§ Aim of the task
The response should be the data again, identical in every line.

§ Material provided
• • •

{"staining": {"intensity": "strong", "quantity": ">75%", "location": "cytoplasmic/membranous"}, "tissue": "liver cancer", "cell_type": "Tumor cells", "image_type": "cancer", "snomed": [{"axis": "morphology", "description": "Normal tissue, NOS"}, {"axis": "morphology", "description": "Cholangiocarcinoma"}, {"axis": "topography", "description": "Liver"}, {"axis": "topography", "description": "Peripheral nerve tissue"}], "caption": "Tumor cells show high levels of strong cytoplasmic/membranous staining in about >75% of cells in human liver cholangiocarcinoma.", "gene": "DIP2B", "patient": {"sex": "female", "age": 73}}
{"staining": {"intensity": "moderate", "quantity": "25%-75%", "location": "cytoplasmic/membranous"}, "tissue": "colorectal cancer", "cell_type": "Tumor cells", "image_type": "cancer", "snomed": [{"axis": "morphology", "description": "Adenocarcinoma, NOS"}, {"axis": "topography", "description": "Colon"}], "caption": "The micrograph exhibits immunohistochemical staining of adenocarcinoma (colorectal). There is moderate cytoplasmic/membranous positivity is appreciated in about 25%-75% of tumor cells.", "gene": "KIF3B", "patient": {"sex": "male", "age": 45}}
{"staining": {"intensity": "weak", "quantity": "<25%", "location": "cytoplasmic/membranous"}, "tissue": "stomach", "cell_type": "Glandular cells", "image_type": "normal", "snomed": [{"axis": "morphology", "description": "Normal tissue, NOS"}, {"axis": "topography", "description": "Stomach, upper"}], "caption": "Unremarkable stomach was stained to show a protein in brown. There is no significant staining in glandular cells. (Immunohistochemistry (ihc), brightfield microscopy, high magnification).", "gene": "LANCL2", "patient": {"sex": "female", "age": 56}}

• • •

§ Answer for the task
{"staining": {"intensity": "strong", "quantity": ">75%", "location": "cytoplasmic/membranous"}, "tissue": "liver cancer", "cell_type": "Tumor cells", "image_type": "cancer", "snomed": [{"axis": "morphology", "description": "Normal tissue, NOS"}, {"axis": "morphology", "description": "Cholangiocarcinoma"}, {"axis": "topography", "description": "Liver"}, {"axis": "topography", "description": "Peripheral nerve tissue"}], "caption": "Tumor cells show high levels of strong cytoplasmic/membranous staining in about >75% of cells in human liver cholangiocarcinoma.", "gene": "DIP2B", "patient": {"sex": "female", "age": 73}}
{"staining": {"intensity": "moderate", "quantity": "25%-75%", "location": "cytoplasmic/membranous"}, "tissue": "colorectal cancer", "cell_type": "Tumor cells", "image_type": "cancer", "snomed": [{"axis": "morphology", "description": "Adenocarcinoma, NOS"}, {"axis": "topography", "description": "Colon"}], "caption": "The micrograph exhibits immunohistochemical staining of adenocarcinoma (colorectal). There is moderate cytoplasmic/membranous positivity is appreciated in about 25%-75% of tumor cells.", "gene": "KIF3B", "patient": {"sex": "male", "age": 45}}
{"staining": {"intensity": "weak", "quantity": "<25%", "location": "cytoplasmic/membranous"}, "tissue": "stomach", "cell_type": "Glandular cells", "image_type": "normal", "snomed": [{"axis": "morphology", "description": "Normal tissue, NOS"}, {"axis": "topography", "description": "Stomach, upper"}], "caption": "Unremarkable stomach was stained to show a protein in brown. There is no significant staining in glandular cells. (Immunohistochemistry (ihc), brightfield microscopy, high magnification).", "gene": "LANCL2", "patient": {"sex": "female", "age": 56}}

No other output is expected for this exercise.